Thank you for your indication.  Realistically I may not be able to produce too much until after my return from Kenya so maybe we recess for the summer? My work pressure is very high at the moment and I don't have much free time to commit to this work, much though I would like to.

I just want to address a couple of issues for your consideration:

The prosecution has never used the term 'murder in the first degree'.  It does not exist in English law and we have murder or manslaughter.  I believe the indictment in which murder in the first degree is mentioned was prepared by Your Honour?

I would submit that the prosecution does not need to use only one sub section of the Act, the defendant in this case can be either the military commander or the responsible person.  It is for the jury to decide upon the evidence.
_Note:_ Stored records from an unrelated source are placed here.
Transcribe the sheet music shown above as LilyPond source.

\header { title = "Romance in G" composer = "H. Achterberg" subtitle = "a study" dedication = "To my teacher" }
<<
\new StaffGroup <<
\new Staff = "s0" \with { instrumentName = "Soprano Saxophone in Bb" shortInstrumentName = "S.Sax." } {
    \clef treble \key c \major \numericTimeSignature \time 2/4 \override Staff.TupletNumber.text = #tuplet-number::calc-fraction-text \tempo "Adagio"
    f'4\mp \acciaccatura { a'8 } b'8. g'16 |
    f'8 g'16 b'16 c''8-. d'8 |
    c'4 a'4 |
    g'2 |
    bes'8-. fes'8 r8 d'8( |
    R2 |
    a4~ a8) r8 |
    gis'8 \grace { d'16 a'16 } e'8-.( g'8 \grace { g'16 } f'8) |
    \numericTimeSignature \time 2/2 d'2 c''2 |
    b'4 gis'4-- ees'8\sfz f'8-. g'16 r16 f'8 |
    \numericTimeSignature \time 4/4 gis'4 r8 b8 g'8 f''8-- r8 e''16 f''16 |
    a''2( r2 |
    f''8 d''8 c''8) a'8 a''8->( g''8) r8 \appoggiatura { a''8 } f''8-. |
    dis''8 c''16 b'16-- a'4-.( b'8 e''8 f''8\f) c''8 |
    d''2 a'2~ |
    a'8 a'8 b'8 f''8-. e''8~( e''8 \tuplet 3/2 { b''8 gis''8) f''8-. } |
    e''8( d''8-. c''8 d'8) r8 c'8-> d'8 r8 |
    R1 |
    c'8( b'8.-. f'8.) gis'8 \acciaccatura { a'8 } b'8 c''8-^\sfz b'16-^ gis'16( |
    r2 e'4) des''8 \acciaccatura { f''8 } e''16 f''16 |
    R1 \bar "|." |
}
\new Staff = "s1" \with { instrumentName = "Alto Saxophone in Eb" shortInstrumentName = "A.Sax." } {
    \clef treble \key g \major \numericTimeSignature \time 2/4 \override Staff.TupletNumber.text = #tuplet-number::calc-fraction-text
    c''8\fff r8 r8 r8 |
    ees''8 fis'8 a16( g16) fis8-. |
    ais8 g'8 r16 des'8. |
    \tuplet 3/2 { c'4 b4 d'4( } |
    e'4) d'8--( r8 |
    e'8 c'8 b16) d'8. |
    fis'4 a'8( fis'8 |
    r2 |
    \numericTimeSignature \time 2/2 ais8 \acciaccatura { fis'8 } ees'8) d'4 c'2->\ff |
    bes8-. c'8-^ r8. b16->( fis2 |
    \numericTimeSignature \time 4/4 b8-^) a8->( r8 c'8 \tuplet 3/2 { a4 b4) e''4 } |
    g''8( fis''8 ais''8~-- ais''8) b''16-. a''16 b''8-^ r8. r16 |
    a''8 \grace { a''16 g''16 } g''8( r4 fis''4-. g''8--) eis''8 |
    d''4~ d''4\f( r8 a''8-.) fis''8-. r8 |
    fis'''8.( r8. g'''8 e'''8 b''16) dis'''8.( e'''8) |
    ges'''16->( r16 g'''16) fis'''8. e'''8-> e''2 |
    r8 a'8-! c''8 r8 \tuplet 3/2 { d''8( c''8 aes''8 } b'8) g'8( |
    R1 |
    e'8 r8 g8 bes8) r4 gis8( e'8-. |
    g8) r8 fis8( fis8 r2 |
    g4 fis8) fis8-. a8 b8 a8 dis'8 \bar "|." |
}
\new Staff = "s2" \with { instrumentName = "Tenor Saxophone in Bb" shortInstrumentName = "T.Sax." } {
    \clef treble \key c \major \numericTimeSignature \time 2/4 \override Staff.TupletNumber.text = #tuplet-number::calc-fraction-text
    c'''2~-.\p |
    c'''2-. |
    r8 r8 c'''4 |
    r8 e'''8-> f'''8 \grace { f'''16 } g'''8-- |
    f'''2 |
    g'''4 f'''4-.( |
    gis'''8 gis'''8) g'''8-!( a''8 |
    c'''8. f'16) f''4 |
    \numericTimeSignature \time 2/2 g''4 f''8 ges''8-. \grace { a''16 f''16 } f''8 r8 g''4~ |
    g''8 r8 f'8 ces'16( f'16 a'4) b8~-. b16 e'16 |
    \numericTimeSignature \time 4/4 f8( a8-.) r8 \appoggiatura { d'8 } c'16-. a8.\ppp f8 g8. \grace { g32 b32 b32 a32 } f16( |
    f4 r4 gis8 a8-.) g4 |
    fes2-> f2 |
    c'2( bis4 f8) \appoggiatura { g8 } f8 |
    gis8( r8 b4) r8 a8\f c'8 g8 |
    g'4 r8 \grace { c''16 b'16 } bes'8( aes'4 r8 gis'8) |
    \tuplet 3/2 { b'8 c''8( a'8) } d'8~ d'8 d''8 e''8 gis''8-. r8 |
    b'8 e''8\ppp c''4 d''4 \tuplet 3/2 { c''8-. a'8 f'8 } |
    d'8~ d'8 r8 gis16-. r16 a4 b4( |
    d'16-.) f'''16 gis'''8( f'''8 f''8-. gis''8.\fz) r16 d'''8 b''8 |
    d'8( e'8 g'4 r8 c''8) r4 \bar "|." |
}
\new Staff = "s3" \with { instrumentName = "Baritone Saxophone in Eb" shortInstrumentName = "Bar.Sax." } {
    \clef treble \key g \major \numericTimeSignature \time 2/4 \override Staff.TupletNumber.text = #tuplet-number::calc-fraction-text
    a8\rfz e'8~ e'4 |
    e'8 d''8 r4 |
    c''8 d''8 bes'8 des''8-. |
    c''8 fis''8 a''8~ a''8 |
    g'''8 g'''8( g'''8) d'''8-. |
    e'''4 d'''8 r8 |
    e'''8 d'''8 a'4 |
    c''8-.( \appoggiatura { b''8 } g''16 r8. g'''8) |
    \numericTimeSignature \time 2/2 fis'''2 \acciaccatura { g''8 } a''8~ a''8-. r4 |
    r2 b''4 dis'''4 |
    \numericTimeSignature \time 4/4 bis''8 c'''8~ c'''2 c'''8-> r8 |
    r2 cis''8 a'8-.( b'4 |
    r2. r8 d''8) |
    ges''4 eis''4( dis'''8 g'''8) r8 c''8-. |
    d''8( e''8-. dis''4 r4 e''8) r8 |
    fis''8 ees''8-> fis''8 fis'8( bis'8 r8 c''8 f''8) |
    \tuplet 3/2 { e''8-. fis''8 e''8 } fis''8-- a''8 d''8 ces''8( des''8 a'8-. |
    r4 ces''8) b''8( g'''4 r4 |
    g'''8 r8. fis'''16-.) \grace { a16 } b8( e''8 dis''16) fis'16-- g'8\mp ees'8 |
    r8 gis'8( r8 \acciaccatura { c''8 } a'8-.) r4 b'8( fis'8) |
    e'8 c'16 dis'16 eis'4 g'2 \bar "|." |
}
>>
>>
From my reading of the defence submission there is a mixture of old Russian law and modern day legislation being used.  I thought you had already ruled that Russian law at the time was not appropriate or applicable to this case.

It is wrong for teh defence to suggest that teh defendant was not the supreme head of the military at the time.  He was as an autocrat.

If the defence are right in their submission about the defendant's accountability for the deaths in palace square then NO PERSON could ever be convicted under crimes against humanity legislation unless they were present at the secne of the atrocity.

The demonstrators represented the community I do not have to specify which community other than they were or had amongst them a substantial number of Russian people.

The number of dead cannot be accurately recorded, one death would in my submission be sufficient.